A team of researchers from Stanford University, led by Allison Park, trained its segmentation model based on deep learning to provide voxel-by-voxel predictions of intracranial aneurysms on CTA. In testing, eight clinicians -- including a surgeon, a radiology resident, and six board-certified radiologists -- experienced a statistically significant increase in sensitivity, accuracy, and interrater agreement. These gains came at no cost to specificity or diagnosis time.
"This suggests that integration of an artificial intelligence-assisted diagnostic model may augment clinician performance with dependable and accurate predictions and thereby optimize patient care," the authors wrote.
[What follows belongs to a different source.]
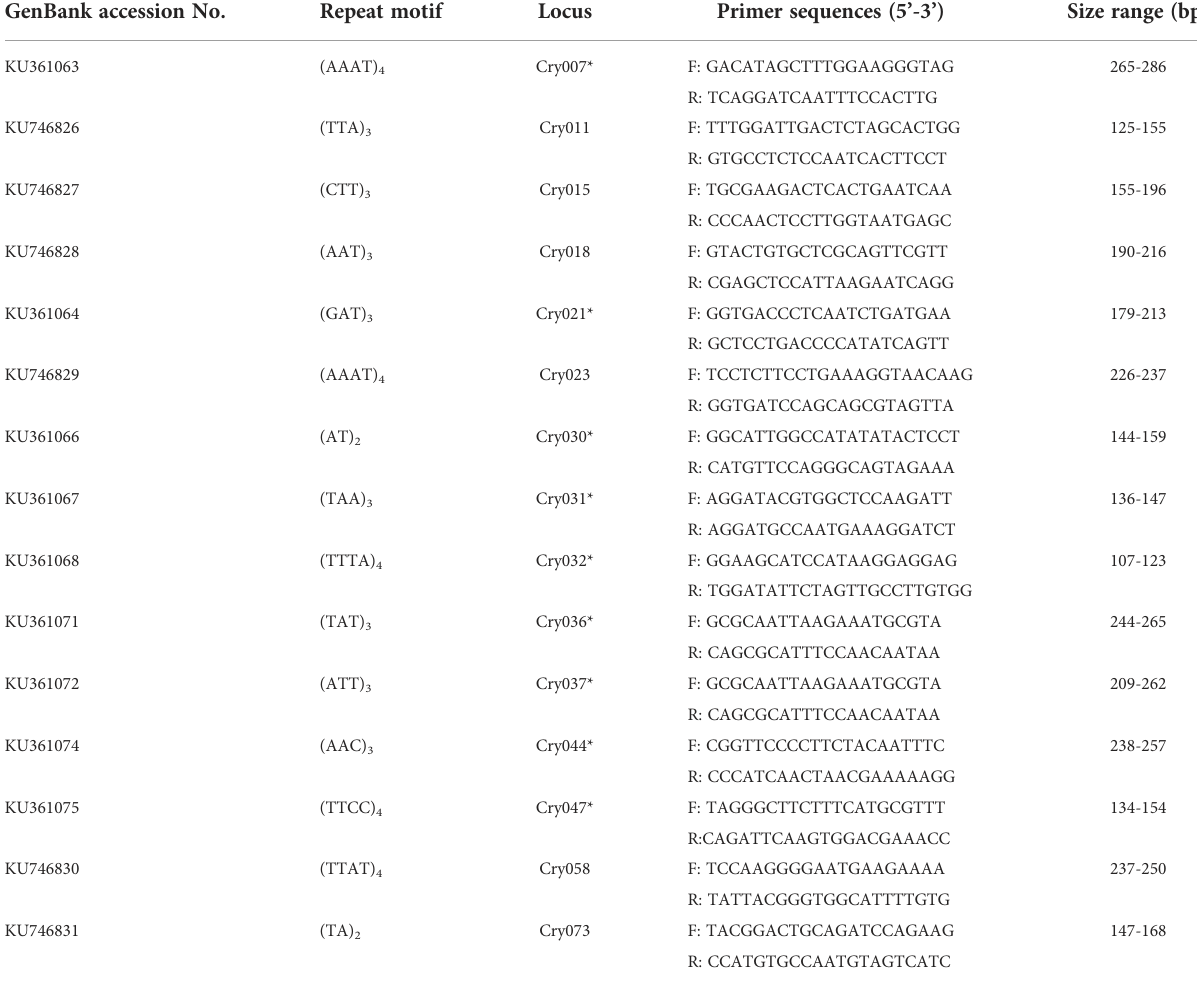
TABLE 1 Microsatellite loci used to analyze 179 Cryptolepis sanguinolenta samples collected from eight locations in Ghana. GenBank accession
CTA is the primary minimally invasive imaging modality for diagnosis, surveillance, and presurgical planning for intracranial aneurysms, which account for more than 80% of nontraumatic life-threatening subarachnoid hemorrhages. However, interpretation of these studies is time-consuming even for subspecialty-trained neuroradiologists and is subject to low interrater agreement, according to the researchers.
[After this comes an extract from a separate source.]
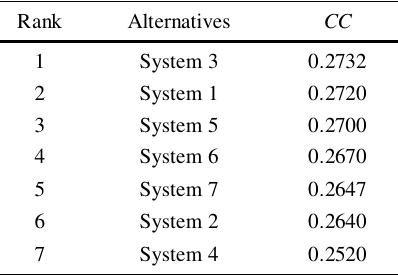
Table 5 The distances of alternatives to positive / negative Table 6 Ranking of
"The development of an accurate deep-learning model to help clinicians reliably identify clinically significant aneurysms in CTA has the potential to provide radiologists, neurosurgeons, and other clinicians an easily accessible and immediately applicable diagnostic support tool," the authors wrote.
The researchers utilized a 3D convolutional neural network that was trained on a set of 611 head CTA studies to produce aneurysm segmentations. The researchers then provided the eight clinicians with the segmentation outputs from a test set of 115 exams. Over two sessions separated by 14 days, the clinicians then read the exams in randomized order either with or without model augmentation as part of a crossover design.
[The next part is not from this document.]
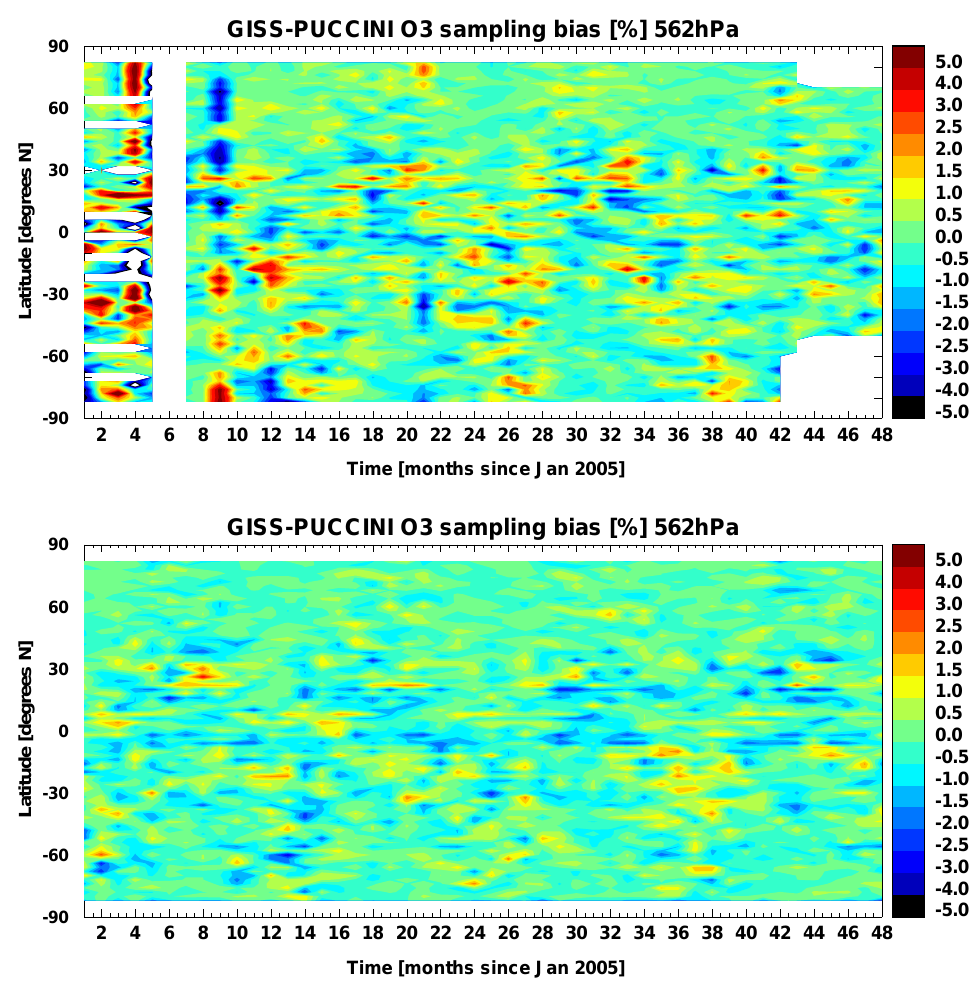
Fig. 7a. The latitudinal average time series of the percentage error in ozone calculated when the sampled points are screened with the quality flags (top) and not screened (bottom). The screened has the gap because TES performed no measurement in June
Use of HeadXNet led to a significant improvement in sensitivity, accuracy, and interrater variability.
Mean clinician performance for detecting intracranial aneurysms | ||
Without HeadXNet | With HeadXNet | |
Sensitivity | 83.1% | 89%* |
Specificity | 96% | 97.5% |
Accuracy | 89.3% | 93.2%* |
Interrater agreement | Exact Fleiss kappa = 0.799 | Exact Fleiss kappa = 0.859* |
What's more, it did not lead to a statistically significant increase in mean diagnosis time per examination.
"In addition to significantly improving accuracy across clinicians while interpreting CTA examinations, an automated aneurysm detection tool, such as the one presented in this study, could also be used to prioritize workflow so that those examinations more likely to be positive could receive timely expert review, potentially leading to a shorter time to treatment and more favorable outcome," the authors wrote.
The significant improvement in sensitivity, accuracy, and interrater agreement implies that the model could lead to more accurate and more consistent radiological interpretations, according to the researchers. They said that future work on the model should include prospective evaluation and testing on imaging data from other institutions and hospitals.